Even in that debut year, the event's name commanded attention, recalled Patrick E. Rea, then chairman of Tinley Park's Finance and Economic Development Committee.
"At the time, we recognized them as being an attraction," said Rea, now Tinley Park's village clerk.
"We were happy they were here. You hear a Lollapalooza's coming, even if it's a chess match, you're going to stop and pay attention."
Tinley Joined Outdoor Theater Boom
Tinley Park was positioned to host the 1991 inaugural Lollapalooza tour because of its earlier commitment to the construction of the World Music Theater.
That big move paid off for the village, Rea said.
"Negotiation began in the late 1980s. That was the era of large outdoor theaters," he said.
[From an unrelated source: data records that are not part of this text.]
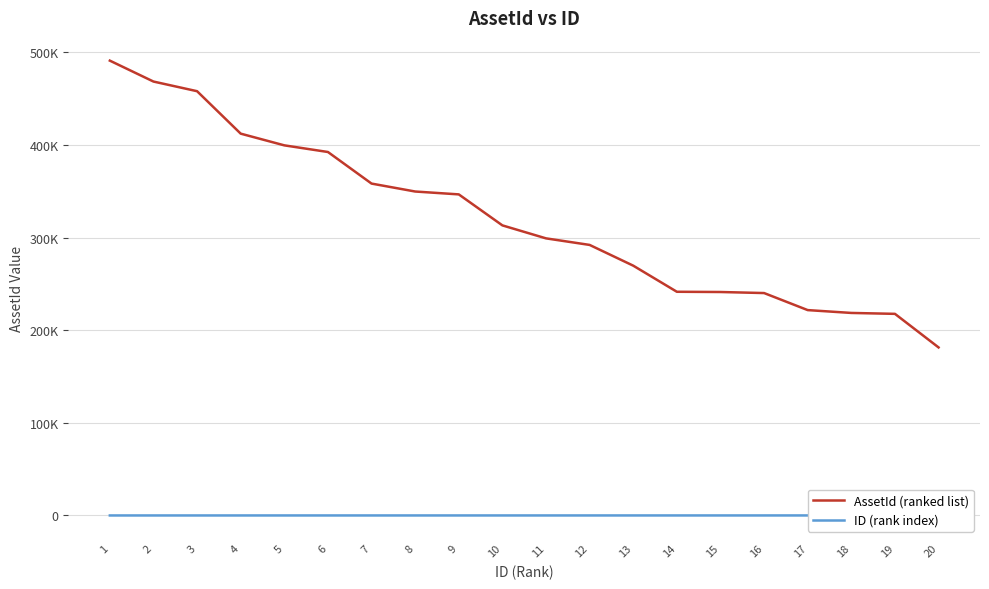

What is the spread (max minus min) of values at 19?

217588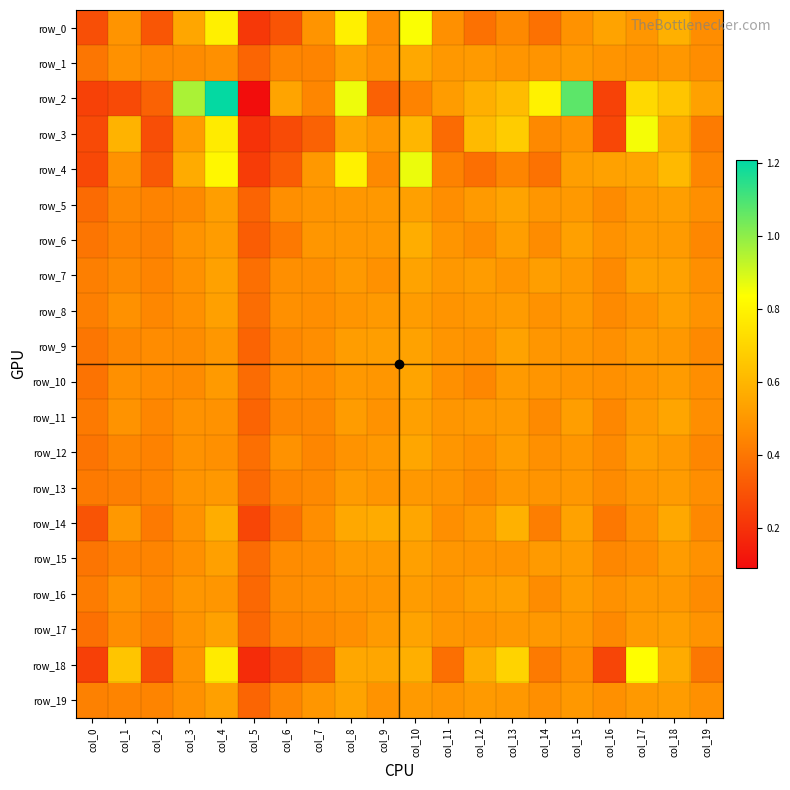

The value of row_1 at col_16 is 0.5. True or false?

True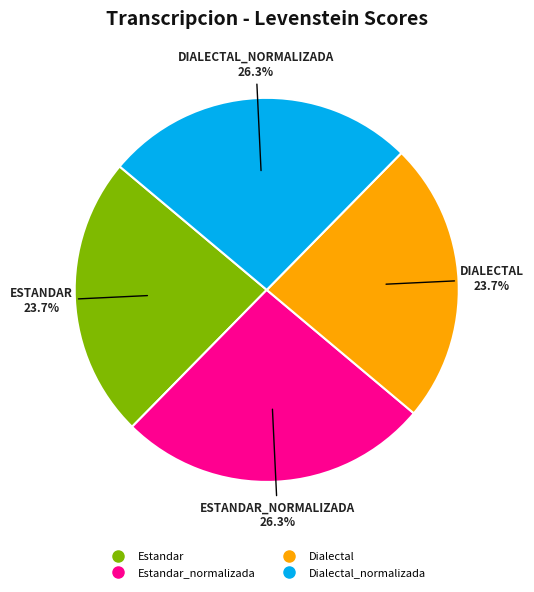

Is there a majority slice in this chart?

No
"There was Poplar Creek, between Arlington Heights and Rockford, there was one in southern Wisconsin (Alpine Valley). The belief was that the future of major acts would be in outdoor theaters," Rea recalled.
"Then Jam Productions—and that's who booked Lollapalooza—and others came to the village and said, you have the proper location at the intersection of I-57 and I-80."
An Edgier Fest in Tinley
Ironically, the event was likely more cutting edge when it played in Tinley Park then it is today in Grant Park.
"The original version of Lollapalooza was this touring fest, founded in part by (singer) Perry Farrell, in the band Jane's Addiction," said Kyle Barnett, a research fellow at Bellarmine University's Institute for Media, Culture and Ethics in Louisville, Ky.
"Lollapalooza is not cutting edge anymore, but it tries to walk the line with tried-and-true bands that older fans will like, with newer groups," Barnett said.
Still, there's no denying the event's staying power.
"These festivals have been a money-maker during a time in which the recording industry is collapsing and even live music is taking serious hits," Barnett said.
Music historians have commented that the alternative music groups that played Lollapalooza in Tinley Park in 1991 typically gained fame and fortune from the association with the tour.
"It was the kind of music that caused a good deal of excitement at the time," Rea said. "If we were at the front end of a music phenomenom, we were happy to be there."
Here's a look at the musical acts from the 1991 Lollapalooza tour, and what they've been up to lately:
Jane’s Addiction: They have a new album, “The Great Escape,” scheduled for release Sept. 27.
Nine Inch Nails: Trent Reznor claimed a Golden Globe and Oscar for his music in the film The Social Network.
Siouxsie & the Banshees: Siouxsie had an album in 2007 titled MantaRay.
Living Colour: The band got back together in 2000.
Ice-T & Body Count: Ice-T starred in the movie New Jack City the same year he joined Lollapalooza, and he now appears on Law & Order: Special Victims Unit.
The Butthole Surfers: The Texas punk band recorded their last album in 2001.
Rollins Band: Henry Rollins has starred in TV shows, including Sons of Anarchy.
The Violent Femmes: The group continues to tour.
Fishbone: The band had a hit album with 1991’s The Reality of My Surroundings and continues to perform and record.